• **Task**
Each entry below is to be written out exactly, and the pictures are to be left out.

• **Data supplied**
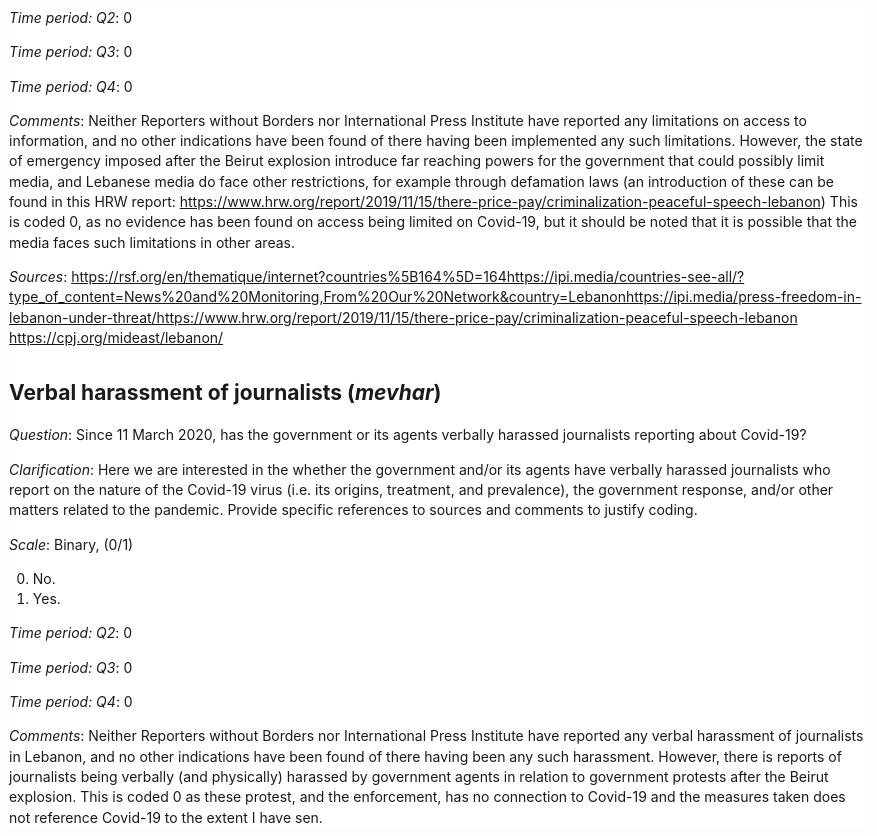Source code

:  
*Time period: Q2*: 0

 
*Time period: Q3*: 0

 
*Time period: Q4*: 0

 

*Comments*:
 Neither Reporters without Borders nor International Press Institute have reported any limitations on access to information, and no other indications have been found of there having been implemented any such limitations. However, the state of emergency imposed after the Beirut explosion introduce far reaching powers for the government that could possibly limit media, and Lebanese media do face other restrictions, for example through defamation laws (an introduction of these can be found in this HRW report: https://www.hrw.org/report/2019/11/15/there-price-pay/criminalization-peaceful-speech-lebanon) This is coded 0, as no evidence has been found on access being limited on Covid-19, but it should be noted that it is possible that the media faces such limitations in other areas. 

*Sources*:
 https://rsf.org/en/thematique/internet?countries%5B164%5D=164https://ipi.media/countries-see-all/?type_of_content=News%20and%20Monitoring,From%20Our%20Network&country=Lebanonhttps://ipi.media/press-freedom-in-lebanon-under-threat/https://www.hrw.org/report/2019/11/15/there-price-pay/criminalization-peaceful-speech-lebanon
https://cpj.org/mideast/lebanon/





## Verbal harassment of journalists (*mevhar*) 

*Question*: Since 11 March 2020, has the government or its agents verbally harassed journalists reporting about Covid-19?

 

*Clarification*: Here we are interested in the whether the government and/or its agents have verbally harassed journalists who report on the nature of the Covid-19 virus (i.e. its origins, treatment, and prevalence), the government response, and/or other matters related to the pandemic. Provide specific references to sources and comments to justify coding.

 

*Scale*: Binary, (0/1) 

 0. No. 
 1. Yes.

 
*Time period: Q2*: 0

 
*Time period: Q3*: 0

 
*Time period: Q4*: 0

 

*Comments*:
 Neither Reporters without Borders nor International Press Institute have reported any verbal harassment of journalists in Lebanon, and no other indications have been found of there having been any such harassment. However, there is reports of journalists being verbally (and physically) harassed by government agents in relation to government protests after the Beirut explosion. This is coded 0 as these protest, and the enforcement, has no connection to Covid-19 and the measures taken does not reference Covid-19 to the extent I have sen. 

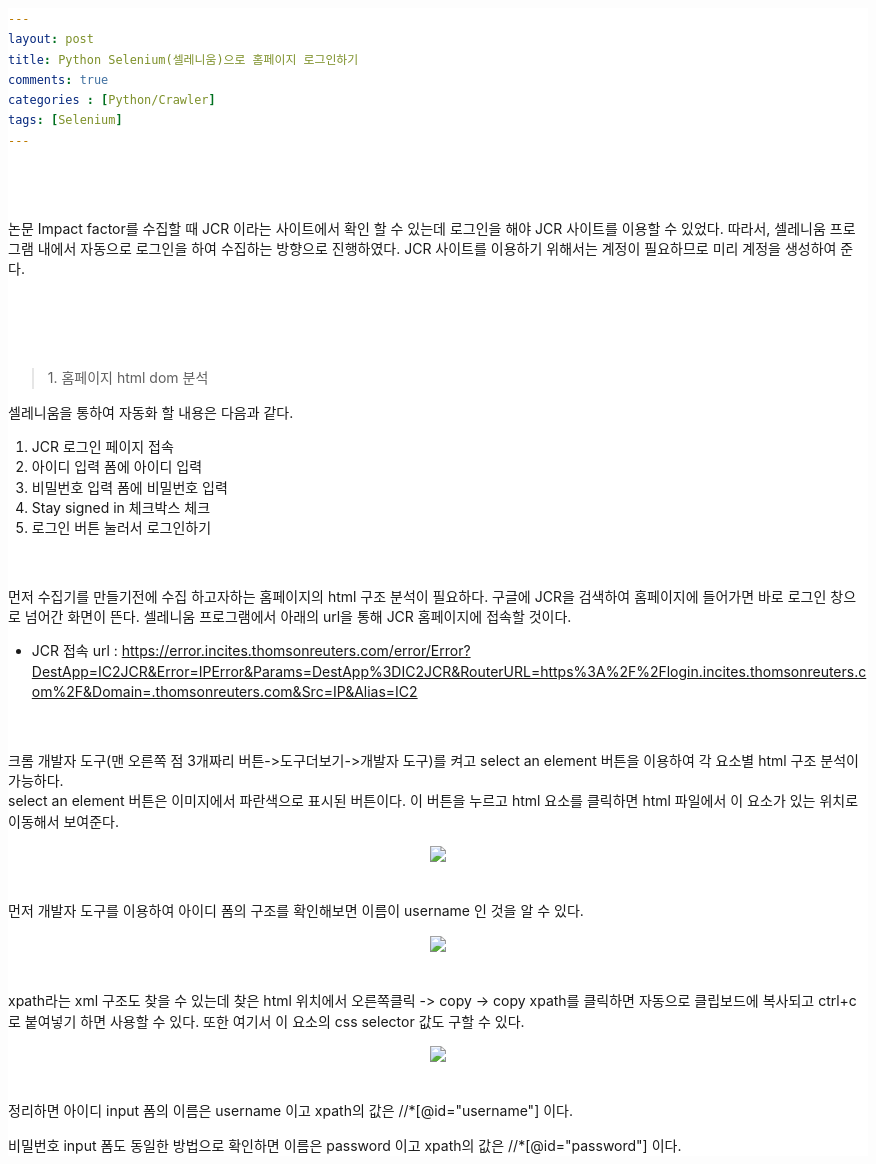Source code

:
 ```yaml
---
layout: post
title: Python Selenium(셀레니움)으로 홈페이지 로그인하기
comments: true
categories : [Python/Crawler]
tags: [Selenium]
---
```


<br><br>
<p>논문 Impact factor를 수집할 때 JCR 이라는 사이트에서 확인 할 수 있는데 로그인을 해야 JCR 사이트를 이용할 수 있었다. 따라서, 셀레니움 프로그램 내에서 <point>자동으로 로그인</point>을 하여 수집하는 방향으로 진행하였다. JCR 사이트를 이용하기 위해서는 계정이 필요하므로 미리 계정을 생성하여 준다.</p><br><br><br>


> <subtitle>1. 홈페이지 html dom 분석</subtitle>

셀레니움을 통하여 자동화 할 내용은 다음과 같다.<br>
1. JCR 로그인 페이지 접속
2. 아이디 입력 폼에 아이디 입력
3. 비밀번호 입력 폼에 비밀번호 입력
4. Stay signed in 체크박스 체크
5. 로그인 버튼 눌러서 로그인하기

<br>

먼저 수집기를 만들기전에 수집 하고자하는 홈페이지의 <point>html 구조 분석</point>이 필요하다. 구글에 JCR을 검색하여 홈페이지에 들어가면 바로 로그인 창으로 넘어간 화면이 뜬다. 셀레니움 프로그램에서 아래의 url을 통해 JCR 홈페이지에 접속할 것이다.<br>

* JCR 접속 url : https://error.incites.thomsonreuters.com/error/Error?DestApp=IC2JCR&Error=IPError&Params=DestApp%3DIC2JCR&RouterURL=https%3A%2F%2Flogin.incites.thomsonreuters.com%2F&Domain=.thomsonreuters.com&Src=IP&Alias=IC2

<br>

<point>크롬 개발자 도구(맨 오른쪽 점 3개짜리 버튼->도구더보기->개발자 도구)</point>를 켜고 select an element 버튼을 이용하여 각 요소별 html 구조 분석이 가능하다.<br>
select an element 버튼은 이미지에서 파란색으로 표시된 버튼이다. 이 버튼을 누르고 html 요소를 클릭하면 html 파일에서 이 요소가 있는 위치로 이동해서 보여준다.<br>
<center><img src="https://user-images.githubusercontent.com/20412850/43960659-aab57100-9ced-11e8-8065-303b7f8197dc.png" width="60%"></center><br>


먼저 개발자 도구를 이용하여 아이디 폼의 구조를 확인해보면 이름이 <point>username</point> 인 것을 알 수 있다. <br>

<center><img src="https://user-images.githubusercontent.com/20412850/43960850-4810a500-9cee-11e8-969b-db176ec95aba.png" width="60%"></center><br>

xpath라는 xml 구조도 찾을 수 있는데 찾은 html 위치에서 오른쪽클릭 -> copy -> copy xpath를 클릭하면 자동으로 클립보드에 복사되고 ctrl+c로 붙여넣기 하면 사용할 수 있다. 또한 여기서 이 요소의 css selector 값도 구할 수 있다.<br>

<center><img src="https://user-images.githubusercontent.com/20412850/43960967-a89fe200-9cee-11e8-9c0d-c1f233eebaba.png" width="60%"></center><br>

정리하면 아이디 input 폼의 이름은 <point>username</point> 이고 xpath의 값은 <point>//*[@id="username"]</point> 이다.<br>

비밀번호 input 폼도 동일한 방법으로 확인하면 이름은 <point>password</point> 이고 xpath의 값은 <point>//*[@id="password"]</point> 이다.<br>

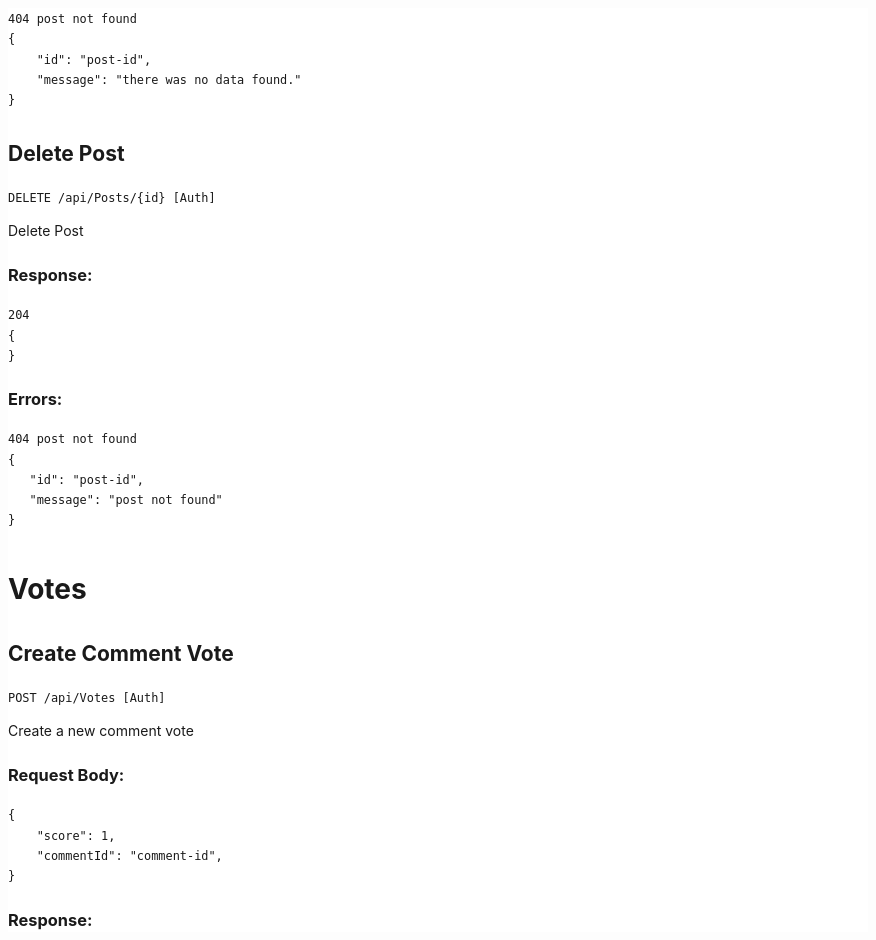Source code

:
 ```
404 post not found
{
    "id": "post-id",
    "message": "there was no data found."
}
```

## Delete Post

```
DELETE /api/Posts/{id} [Auth]
```

Delete Post

### Response:

```
204
{
}
```

### Errors:

```
404 post not found
{
   "id": "post-id",
   "message": "post not found"
}
```

# Votes

## Create Comment Vote

```
POST /api/Votes [Auth]
```

Create a new comment vote

### Request Body:

```
{
    "score": 1,
    "commentId": "comment-id",
}
```

### Response:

• **Output of the exercise**
Source code

:  
*Time period: Q2*: 0

 
*Time period: Q3*: 0

 
*Time period: Q4*: 0

 

*Comments*:
 Neither Reporters without Borders nor International Press Institute have reported any limitations on access to information, and no other indications have been found of there having been implemented any such limitations. However, the state of emergency imposed after the Beirut explosion introduce far reaching powers for the government that could possibly limit media, and Lebanese media do face other restrictions, for example through defamation laws (an introduction of these can be found in this HRW report: https://www.hrw.org/report/2019/11/15/there-price-pay/criminalization-peaceful-speech-lebanon) This is coded 0, as no evidence has been found on access being limited on Covid-19, but it should be noted that it is possible that the media faces such limitations in other areas. 

*Sources*:
 https://rsf.org/en/thematique/internet?countries%5B164%5D=164https://ipi.media/countries-see-all/?type_of_content=News%20and%20Monitoring,From%20Our%20Network&country=Lebanonhttps://ipi.media/press-freedom-in-lebanon-under-threat/https://www.hrw.org/report/2019/11/15/there-price-pay/criminalization-peaceful-speech-lebanon
https://cpj.org/mideast/lebanon/





## Verbal harassment of journalists (*mevhar*) 

*Question*: Since 11 March 2020, has the government or its agents verbally harassed journalists reporting about Covid-19?

 

*Clarification*: Here we are interested in the whether the government and/or its agents have verbally harassed journalists who report on the nature of the Covid-19 virus (i.e. its origins, treatment, and prevalence), the government response, and/or other matters related to the pandemic. Provide specific references to sources and comments to justify coding.

 

*Scale*: Binary, (0/1) 

 0. No. 
 1. Yes.

 
*Time period: Q2*: 0

 
*Time period: Q3*: 0

 
*Time period: Q4*: 0

 

*Comments*:
 Neither Reporters without Borders nor International Press Institute have reported any verbal harassment of journalists in Lebanon, and no other indications have been found of there having been any such harassment. However, there is reports of journalists being verbally (and physically) harassed by government agents in relation to government protests after the Beirut explosion. This is coded 0 as these protest, and the enforcement, has no connection to Covid-19 and the measures taken does not reference Covid-19 to the extent I have sen. 

Source code

:
 ```yaml
---
layout: post
title: Python Selenium(셀레니움)으로 홈페이지 로그인하기
comments: true
categories : [Python/Crawler]
tags: [Selenium]
---
```


<br><br>
<p>논문 Impact factor를 수집할 때 JCR 이라는 사이트에서 확인 할 수 있는데 로그인을 해야 JCR 사이트를 이용할 수 있었다. 따라서, 셀레니움 프로그램 내에서 <point>자동으로 로그인</point>을 하여 수집하는 방향으로 진행하였다. JCR 사이트를 이용하기 위해서는 계정이 필요하므로 미리 계정을 생성하여 준다.</p><br><br><br>


> <subtitle>1. 홈페이지 html dom 분석</subtitle>

셀레니움을 통하여 자동화 할 내용은 다음과 같다.<br>
1. JCR 로그인 페이지 접속
2. 아이디 입력 폼에 아이디 입력
3. 비밀번호 입력 폼에 비밀번호 입력
4. Stay signed in 체크박스 체크
5. 로그인 버튼 눌러서 로그인하기

<br>

먼저 수집기를 만들기전에 수집 하고자하는 홈페이지의 <point>html 구조 분석</point>이 필요하다. 구글에 JCR을 검색하여 홈페이지에 들어가면 바로 로그인 창으로 넘어간 화면이 뜬다. 셀레니움 프로그램에서 아래의 url을 통해 JCR 홈페이지에 접속할 것이다.<br>

* JCR 접속 url : https://error.incites.thomsonreuters.com/error/Error?DestApp=IC2JCR&Error=IPError&Params=DestApp%3DIC2JCR&RouterURL=https%3A%2F%2Flogin.incites.thomsonreuters.com%2F&Domain=.thomsonreuters.com&Src=IP&Alias=IC2

<br>

<point>크롬 개발자 도구(맨 오른쪽 점 3개짜리 버튼->도구더보기->개발자 도구)</point>를 켜고 select an element 버튼을 이용하여 각 요소별 html 구조 분석이 가능하다.<br>
select an element 버튼은 이미지에서 파란색으로 표시된 버튼이다. 이 버튼을 누르고 html 요소를 클릭하면 html 파일에서 이 요소가 있는 위치로 이동해서 보여준다.<br>
<center><img src="https://user-images.githubusercontent.com/20412850/43960659-aab57100-9ced-11e8-8065-303b7f8197dc.png" width="60%"></center><br>


먼저 개발자 도구를 이용하여 아이디 폼의 구조를 확인해보면 이름이 <point>username</point> 인 것을 알 수 있다. <br>

<center><img src="https://user-images.githubusercontent.com/20412850/43960850-4810a500-9cee-11e8-969b-db176ec95aba.png" width="60%"></center><br>

xpath라는 xml 구조도 찾을 수 있는데 찾은 html 위치에서 오른쪽클릭 -> copy -> copy xpath를 클릭하면 자동으로 클립보드에 복사되고 ctrl+c로 붙여넣기 하면 사용할 수 있다. 또한 여기서 이 요소의 css selector 값도 구할 수 있다.<br>

<center><img src="https://user-images.githubusercontent.com/20412850/43960967-a89fe200-9cee-11e8-9c0d-c1f233eebaba.png" width="60%"></center><br>

정리하면 아이디 input 폼의 이름은 <point>username</point> 이고 xpath의 값은 <point>//*[@id="username"]</point> 이다.<br>

비밀번호 input 폼도 동일한 방법으로 확인하면 이름은 <point>password</point> 이고 xpath의 값은 <point>//*[@id="password"]</point> 이다.<br>

Source code

:
 ```
404 post not found
{
    "id": "post-id",
    "message": "there was no data found."
}
```

## Delete Post

```
DELETE /api/Posts/{id} [Auth]
```

Delete Post

### Response:

```
204
{
}
```

### Errors:

```
404 post not found
{
   "id": "post-id",
   "message": "post not found"
}
```

# Votes

## Create Comment Vote

```
POST /api/Votes [Auth]
```

Create a new comment vote

### Request Body:

```
{
    "score": 1,
    "commentId": "comment-id",
}
```

### Response:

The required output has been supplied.